ヒアルロニダーゼ:ヒアルロン酸を分解する酵素。ヒアルロン酸が分解されすぎると、皮膚のはりと保湿能力が減ります。
チロシナーゼ:チロシンからメラニンが生成されるのに、必要な酵素。この活性を減じると、美白効果が得られます。
以上の4つの酵素の活性を減らすわけですから、スキンケアには月桃はなくてはならないものなのです。

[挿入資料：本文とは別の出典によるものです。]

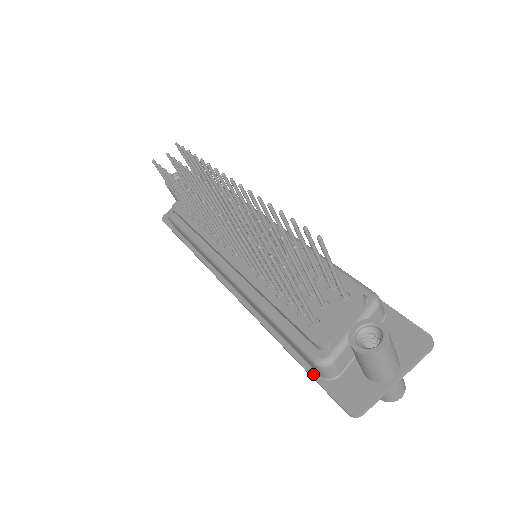
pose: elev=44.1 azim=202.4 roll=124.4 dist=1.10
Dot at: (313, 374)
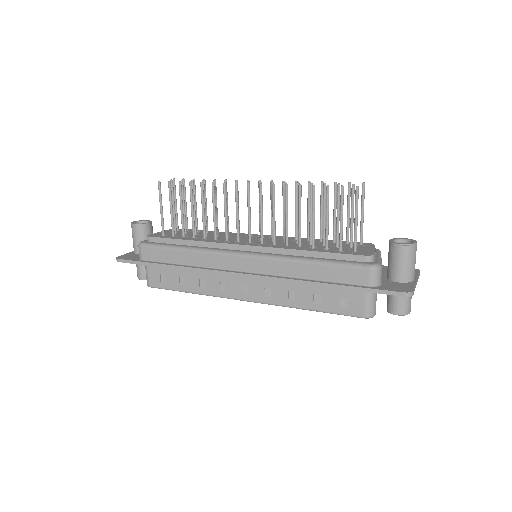
Dot at: (363, 287)
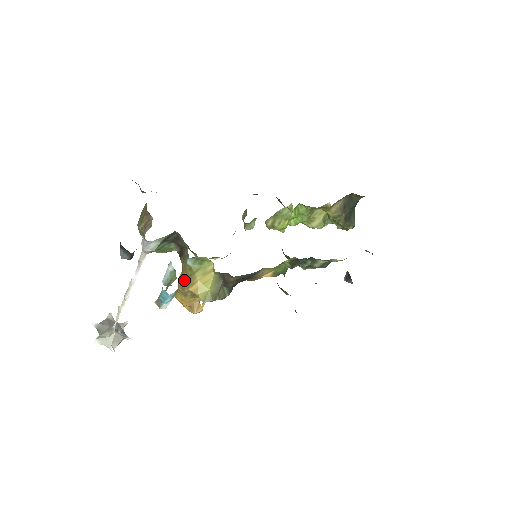
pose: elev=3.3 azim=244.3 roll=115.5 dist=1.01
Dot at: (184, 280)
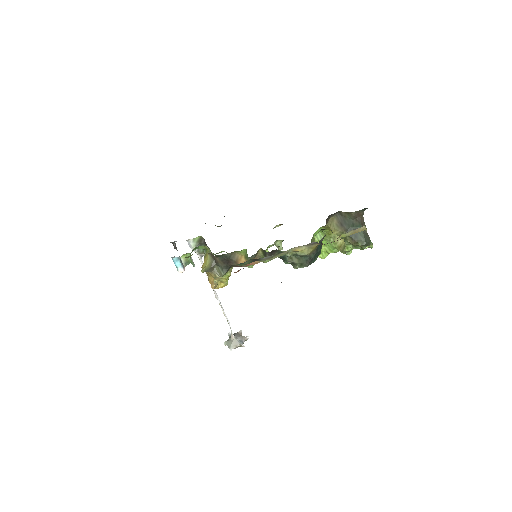
Dot at: occluded
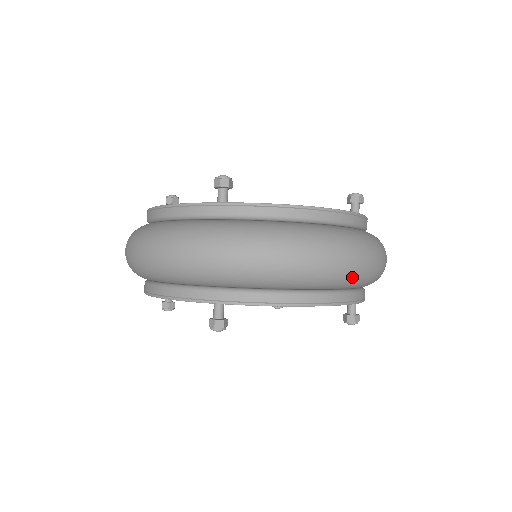
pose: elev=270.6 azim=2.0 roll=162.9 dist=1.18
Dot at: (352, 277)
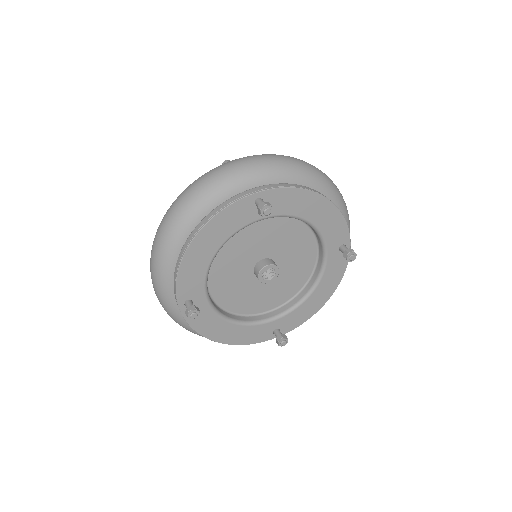
Dot at: (335, 189)
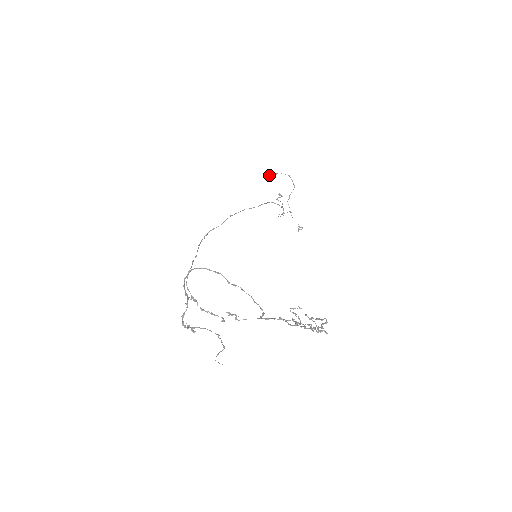
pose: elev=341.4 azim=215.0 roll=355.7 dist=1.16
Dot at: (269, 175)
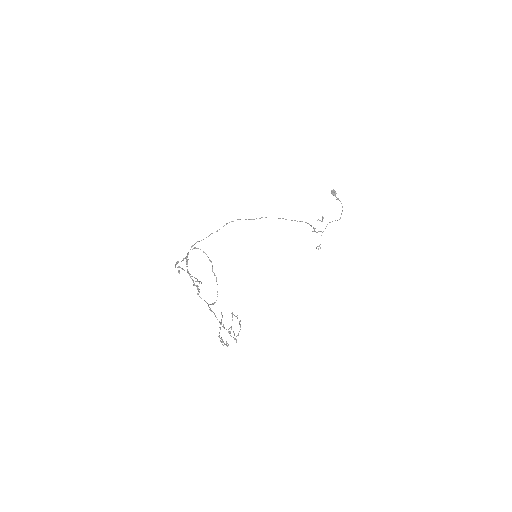
Dot at: (334, 194)
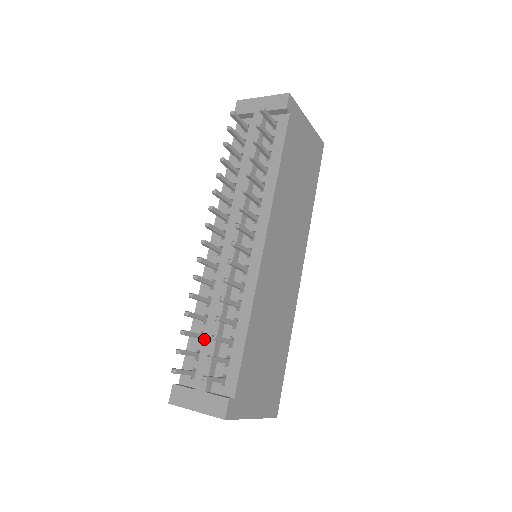
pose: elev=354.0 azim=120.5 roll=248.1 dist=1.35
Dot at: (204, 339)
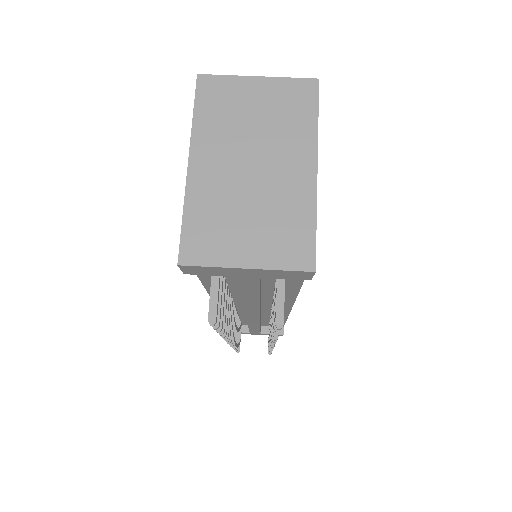
Dot at: (242, 320)
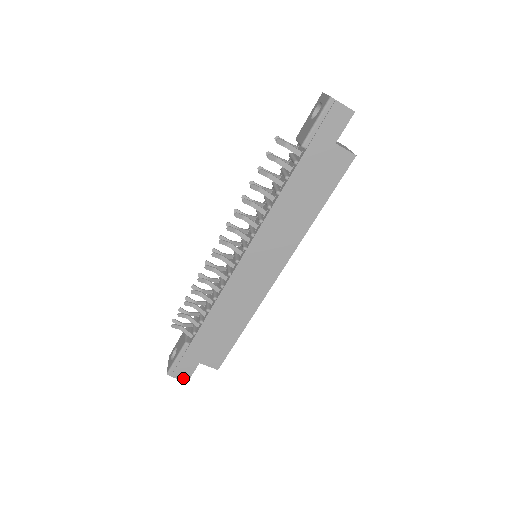
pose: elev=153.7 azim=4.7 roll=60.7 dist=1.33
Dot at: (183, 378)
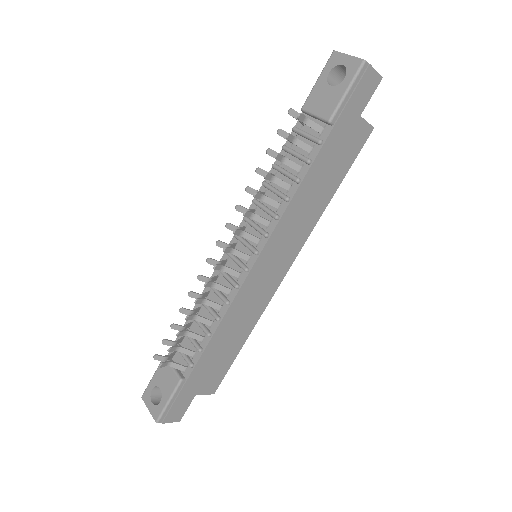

クジンとは、苦参と書きます。”参”は”人参(ニンジン)の参で、苦い(ニガイ)人参という意味です。 本州の南の各地に分布する背丈1.5mほどの多年生の草、クララ(学名:Sophora flavescens)という植物の根を乾燥させてつくった生薬がクジンです。
苦参湯(くじんとう)、消風散、当帰貝母苦参丸料(とうきばいもくじんがんりょう)などの漢方薬に配合され、さまざまな症状に使われてきました。
こと、皮膚に関しては、クジンに含まれているKuraninol、 Kuraridinol、 Trifolirhizin などのフラボノイドに、チロシナーゼ阻害効果があり、メラニン色素の生成を防ぎ、 美白に役立つことが認められています。 メラニンは、チロシンというアミノ酸から、下記のように代謝されてできますが、最初のチロシンからドーパ、ドーパからドーパキノンの二つの反応に、チロシナーゼという酵素が必要です。
チロシン → ドーパ → ドーパキノン → ドーパクロム --->メラニン
メラニンとはあの黒いメラニン色素のメラニンです。 特に、Kuraridinol のチロシナーゼ活性阻害の強さは、美白効果のために化粧品に配合されるコウジ酸の10倍にもなると確かめられています。
ユキノシタ(学名:Saxifraga stolonifera)は、背丈20~50cmほどの多年草です。 本州、四国、九州、どこにでも見ることができます。山菜として、酢味噌あえ、汁物の実などに使い、天ぷらとしても食用されます。
葉が虎の耳に似ていることから、中国では虎耳草(コジソウ)と呼ばれ、日本でも民間薬として使われるときは、この名前です。 漢方薬の中に配合されませんが、民間薬として昔から、ウルシかぶれ、はれもの、しもやけ、痔などに外用として、また小児のひきつけ、むくみ、心臓病、などにも使われてきました。 また、中耳炎には、ユキノシタの葉の汁を垂らすとか、コットンに浸して詰めるとかすると、非常に効果があり(鹿児島薬剤師会。「薬草の詩」から)、別名ミミダレグサと呼ばれるほどです。
最近は、ユキノシタに含まれるケルセチンに抗癌作用があることも示されています
<参考リンク>:http://www.sciencedirect.com/science/article/pii/S0968089607009212(英語)
コスメティックスの分野では、紫外線によりダメージを受けたDNAの修復効果があり、シミ、シワ、たるみに対する予防になります。 アルブチンが含まれていますので、美白効果に優れ、ユキノシタと他のハーブエキスを混ぜたものが、数多くの特許を取っています。 「ユキノシタ」という名前から、雪のような白さが連想され、美白をうたう化粧品にはよく使われています。 このアルブチンの美白効果は先に書きました月桃とクジンと同じように、チロシナーゼの作用を阻害することによります。